Sport Comment: Absent Murray is a worthy winner
THERE was something wonderfully refreshing about the victorious Andy Murray’s absence from Sports Personality of the Year last night.
On a weekend of personality-obsessed television, whether it be X Factor or Strictly, here was a genuine star who understood that hard work had got him to be a leading contender for the award in the first place, and he wasn’t going to compromise that ethos even for such a prestigious Sunday night show.
Murray is nothing if not straightforward. He doesn’t do fripperies.
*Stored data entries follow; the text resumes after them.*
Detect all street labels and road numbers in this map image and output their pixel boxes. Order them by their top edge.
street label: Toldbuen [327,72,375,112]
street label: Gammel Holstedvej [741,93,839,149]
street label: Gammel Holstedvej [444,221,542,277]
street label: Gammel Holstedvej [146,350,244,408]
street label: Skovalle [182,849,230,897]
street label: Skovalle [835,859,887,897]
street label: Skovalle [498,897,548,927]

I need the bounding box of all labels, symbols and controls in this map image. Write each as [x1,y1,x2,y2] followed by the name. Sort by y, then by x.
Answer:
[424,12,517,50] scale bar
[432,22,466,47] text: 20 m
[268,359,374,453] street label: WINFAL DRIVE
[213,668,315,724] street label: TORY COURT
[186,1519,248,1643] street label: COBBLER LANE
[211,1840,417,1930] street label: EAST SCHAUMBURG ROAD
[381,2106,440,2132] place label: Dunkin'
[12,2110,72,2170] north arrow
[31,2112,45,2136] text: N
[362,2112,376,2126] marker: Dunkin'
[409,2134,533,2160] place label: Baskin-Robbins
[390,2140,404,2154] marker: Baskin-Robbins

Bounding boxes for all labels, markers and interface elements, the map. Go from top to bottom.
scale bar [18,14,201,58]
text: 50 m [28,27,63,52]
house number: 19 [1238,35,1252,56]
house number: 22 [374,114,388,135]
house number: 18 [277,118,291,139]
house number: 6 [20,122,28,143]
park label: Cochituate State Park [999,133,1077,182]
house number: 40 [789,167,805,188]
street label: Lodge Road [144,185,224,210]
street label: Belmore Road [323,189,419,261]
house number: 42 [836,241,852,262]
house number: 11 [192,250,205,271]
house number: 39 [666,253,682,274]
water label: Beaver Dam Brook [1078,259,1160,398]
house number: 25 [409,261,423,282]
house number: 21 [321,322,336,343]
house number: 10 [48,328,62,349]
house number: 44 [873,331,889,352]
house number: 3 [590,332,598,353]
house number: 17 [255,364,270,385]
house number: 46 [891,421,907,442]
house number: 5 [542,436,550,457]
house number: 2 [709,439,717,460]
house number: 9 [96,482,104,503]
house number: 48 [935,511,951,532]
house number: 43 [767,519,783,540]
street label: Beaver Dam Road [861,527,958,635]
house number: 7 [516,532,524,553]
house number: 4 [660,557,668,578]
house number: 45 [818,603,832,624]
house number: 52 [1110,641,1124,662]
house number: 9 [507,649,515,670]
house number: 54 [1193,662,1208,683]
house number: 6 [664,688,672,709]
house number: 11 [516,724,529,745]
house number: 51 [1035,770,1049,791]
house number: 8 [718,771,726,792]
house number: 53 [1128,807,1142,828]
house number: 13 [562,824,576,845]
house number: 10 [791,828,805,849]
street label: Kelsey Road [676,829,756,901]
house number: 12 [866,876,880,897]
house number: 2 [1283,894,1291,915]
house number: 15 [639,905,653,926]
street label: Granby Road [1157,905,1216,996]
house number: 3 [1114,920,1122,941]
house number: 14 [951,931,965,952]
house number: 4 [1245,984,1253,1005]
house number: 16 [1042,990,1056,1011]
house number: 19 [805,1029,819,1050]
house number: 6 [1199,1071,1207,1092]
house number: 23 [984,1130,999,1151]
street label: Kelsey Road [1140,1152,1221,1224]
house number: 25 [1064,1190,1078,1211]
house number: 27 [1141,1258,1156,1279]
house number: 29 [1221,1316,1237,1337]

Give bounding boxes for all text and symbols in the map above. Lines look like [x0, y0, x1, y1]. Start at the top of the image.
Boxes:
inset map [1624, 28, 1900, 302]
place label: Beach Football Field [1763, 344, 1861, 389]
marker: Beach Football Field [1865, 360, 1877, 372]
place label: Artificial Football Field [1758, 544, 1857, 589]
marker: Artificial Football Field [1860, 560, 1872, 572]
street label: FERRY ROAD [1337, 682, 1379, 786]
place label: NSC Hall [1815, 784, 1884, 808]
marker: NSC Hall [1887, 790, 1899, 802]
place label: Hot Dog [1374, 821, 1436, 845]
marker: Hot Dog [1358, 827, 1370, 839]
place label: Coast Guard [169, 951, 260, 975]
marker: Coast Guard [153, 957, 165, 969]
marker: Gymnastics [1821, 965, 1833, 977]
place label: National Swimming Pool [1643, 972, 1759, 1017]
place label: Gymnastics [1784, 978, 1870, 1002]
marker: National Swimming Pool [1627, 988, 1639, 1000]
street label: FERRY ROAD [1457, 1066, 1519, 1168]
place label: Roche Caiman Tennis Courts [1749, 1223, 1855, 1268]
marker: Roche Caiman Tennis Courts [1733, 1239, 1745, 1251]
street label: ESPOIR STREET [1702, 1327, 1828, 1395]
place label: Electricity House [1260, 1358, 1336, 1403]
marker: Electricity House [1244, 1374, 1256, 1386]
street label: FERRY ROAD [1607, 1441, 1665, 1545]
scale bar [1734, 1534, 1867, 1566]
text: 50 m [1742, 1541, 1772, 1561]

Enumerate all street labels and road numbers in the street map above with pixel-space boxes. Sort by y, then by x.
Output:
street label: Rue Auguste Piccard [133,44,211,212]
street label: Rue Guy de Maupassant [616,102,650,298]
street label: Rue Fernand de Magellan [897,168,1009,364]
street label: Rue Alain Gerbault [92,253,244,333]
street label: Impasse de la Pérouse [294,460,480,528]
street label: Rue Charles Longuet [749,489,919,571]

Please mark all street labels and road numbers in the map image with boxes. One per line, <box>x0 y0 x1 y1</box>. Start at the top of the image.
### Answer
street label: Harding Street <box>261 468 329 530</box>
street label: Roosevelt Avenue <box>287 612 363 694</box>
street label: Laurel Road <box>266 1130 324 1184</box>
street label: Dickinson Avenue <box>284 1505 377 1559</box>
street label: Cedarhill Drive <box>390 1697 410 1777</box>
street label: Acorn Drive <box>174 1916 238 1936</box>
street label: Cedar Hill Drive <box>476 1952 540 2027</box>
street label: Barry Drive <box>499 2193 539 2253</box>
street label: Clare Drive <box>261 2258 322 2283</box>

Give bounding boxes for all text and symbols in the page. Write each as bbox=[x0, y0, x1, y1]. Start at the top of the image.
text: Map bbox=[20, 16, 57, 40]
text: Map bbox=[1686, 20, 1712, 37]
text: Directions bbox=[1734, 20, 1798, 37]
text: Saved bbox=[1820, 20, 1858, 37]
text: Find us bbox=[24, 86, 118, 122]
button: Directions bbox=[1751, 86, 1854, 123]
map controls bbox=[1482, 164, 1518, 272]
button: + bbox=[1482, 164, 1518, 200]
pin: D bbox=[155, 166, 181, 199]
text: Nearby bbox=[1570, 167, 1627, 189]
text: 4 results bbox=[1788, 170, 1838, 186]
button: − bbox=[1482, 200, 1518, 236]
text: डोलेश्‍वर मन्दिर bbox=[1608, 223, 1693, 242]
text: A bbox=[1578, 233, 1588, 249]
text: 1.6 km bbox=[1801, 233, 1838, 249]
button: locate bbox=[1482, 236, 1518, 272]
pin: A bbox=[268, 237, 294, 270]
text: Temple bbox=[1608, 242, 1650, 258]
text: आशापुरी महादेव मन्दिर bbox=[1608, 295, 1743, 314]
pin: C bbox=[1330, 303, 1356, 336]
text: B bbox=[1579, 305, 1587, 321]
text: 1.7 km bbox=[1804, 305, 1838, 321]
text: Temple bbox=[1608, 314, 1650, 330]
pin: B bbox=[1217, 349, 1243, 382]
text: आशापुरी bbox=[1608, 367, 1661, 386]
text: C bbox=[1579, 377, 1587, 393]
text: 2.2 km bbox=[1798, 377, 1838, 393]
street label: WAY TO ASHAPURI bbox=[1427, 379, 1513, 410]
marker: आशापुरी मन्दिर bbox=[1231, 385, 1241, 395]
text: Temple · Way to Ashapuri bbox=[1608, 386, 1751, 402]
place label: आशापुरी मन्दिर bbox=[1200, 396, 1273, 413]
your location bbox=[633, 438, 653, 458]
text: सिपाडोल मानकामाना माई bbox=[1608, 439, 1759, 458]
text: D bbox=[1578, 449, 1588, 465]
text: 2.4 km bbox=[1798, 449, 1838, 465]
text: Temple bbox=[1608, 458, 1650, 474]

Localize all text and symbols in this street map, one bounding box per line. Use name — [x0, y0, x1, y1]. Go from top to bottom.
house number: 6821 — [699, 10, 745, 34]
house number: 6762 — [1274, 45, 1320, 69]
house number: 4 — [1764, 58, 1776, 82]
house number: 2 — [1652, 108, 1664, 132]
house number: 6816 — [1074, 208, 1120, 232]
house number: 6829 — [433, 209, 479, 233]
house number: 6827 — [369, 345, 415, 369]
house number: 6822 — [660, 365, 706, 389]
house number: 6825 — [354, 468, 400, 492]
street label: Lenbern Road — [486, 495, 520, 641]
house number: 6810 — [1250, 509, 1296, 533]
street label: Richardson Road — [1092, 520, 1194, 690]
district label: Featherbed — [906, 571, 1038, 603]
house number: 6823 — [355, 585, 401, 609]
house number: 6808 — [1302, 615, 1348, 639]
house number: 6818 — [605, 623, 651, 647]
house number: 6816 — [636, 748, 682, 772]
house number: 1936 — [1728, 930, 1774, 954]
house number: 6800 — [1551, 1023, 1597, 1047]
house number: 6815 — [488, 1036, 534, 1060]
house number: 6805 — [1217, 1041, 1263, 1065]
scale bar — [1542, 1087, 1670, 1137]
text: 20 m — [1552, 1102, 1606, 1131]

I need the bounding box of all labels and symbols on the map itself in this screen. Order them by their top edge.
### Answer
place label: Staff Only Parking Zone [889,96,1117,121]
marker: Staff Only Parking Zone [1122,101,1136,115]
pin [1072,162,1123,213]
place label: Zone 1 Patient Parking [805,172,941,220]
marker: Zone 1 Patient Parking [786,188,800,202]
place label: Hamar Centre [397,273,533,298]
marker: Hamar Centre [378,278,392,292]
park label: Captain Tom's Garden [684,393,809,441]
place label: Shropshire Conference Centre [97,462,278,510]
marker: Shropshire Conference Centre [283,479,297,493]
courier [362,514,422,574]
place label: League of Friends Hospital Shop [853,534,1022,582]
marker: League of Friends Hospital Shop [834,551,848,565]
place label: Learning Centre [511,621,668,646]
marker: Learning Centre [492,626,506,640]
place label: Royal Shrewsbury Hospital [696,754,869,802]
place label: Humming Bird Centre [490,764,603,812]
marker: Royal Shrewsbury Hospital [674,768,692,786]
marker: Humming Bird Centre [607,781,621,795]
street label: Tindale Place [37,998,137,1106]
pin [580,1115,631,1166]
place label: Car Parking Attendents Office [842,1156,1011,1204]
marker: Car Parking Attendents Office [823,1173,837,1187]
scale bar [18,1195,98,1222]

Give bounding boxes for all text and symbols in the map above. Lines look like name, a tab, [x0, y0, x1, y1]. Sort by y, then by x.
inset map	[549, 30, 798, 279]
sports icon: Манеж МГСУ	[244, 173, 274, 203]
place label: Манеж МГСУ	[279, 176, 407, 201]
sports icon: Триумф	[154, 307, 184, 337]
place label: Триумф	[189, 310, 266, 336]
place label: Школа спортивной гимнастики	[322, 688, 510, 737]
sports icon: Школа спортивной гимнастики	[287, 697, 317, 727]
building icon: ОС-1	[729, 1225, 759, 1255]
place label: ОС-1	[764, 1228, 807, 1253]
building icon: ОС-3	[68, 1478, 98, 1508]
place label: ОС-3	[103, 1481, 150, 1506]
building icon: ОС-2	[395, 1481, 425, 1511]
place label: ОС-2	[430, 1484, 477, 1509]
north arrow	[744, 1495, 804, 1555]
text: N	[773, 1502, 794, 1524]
If one of his beloved dogs was ill, he would fly back from the moon to help the vet, but a TV show is just a TV show, and if, as he genuinely believes, two days away from training at a time when his injured back needs maximum care and attention was going to impact on his chances of an Australian Open title next month, then it was a simple call to make.
PERCEIVED SNUB
Whether he was right or wrong is another matter. It was, as ever, a tremendous occasion, but the icing on the cake was melting in the Florida sunshine instead of basking in British adulation in Leeds. Like a father who misses his child’s nativity play because of an unmissable meeting – there is no such thing – this may have been a once in a lifetime event that he and his family come to regret missing.
But he will know why he made the decision, based on a regime and approach that made him our first men’s Wimbledon singles champion since before most of us were born. And attending or not, his name will be on the trophy alongside Coe and Becks and the rest in perpetuity.
I trust none of you reading this changed your vote on the evening because of Murray’s perceived snub of this bastion of British TV. I equally hope the unfathomable Home Counties anti-Andy brigade do not find themselves a few extra converts because of his non-appearance.
We actually should be applauding him for displaying the kind of work ethic we would love our colleagues, and especially our children, to share. At the end of another epic sporting year, he has set the benchmark not just in achieving success, but in how to go about it.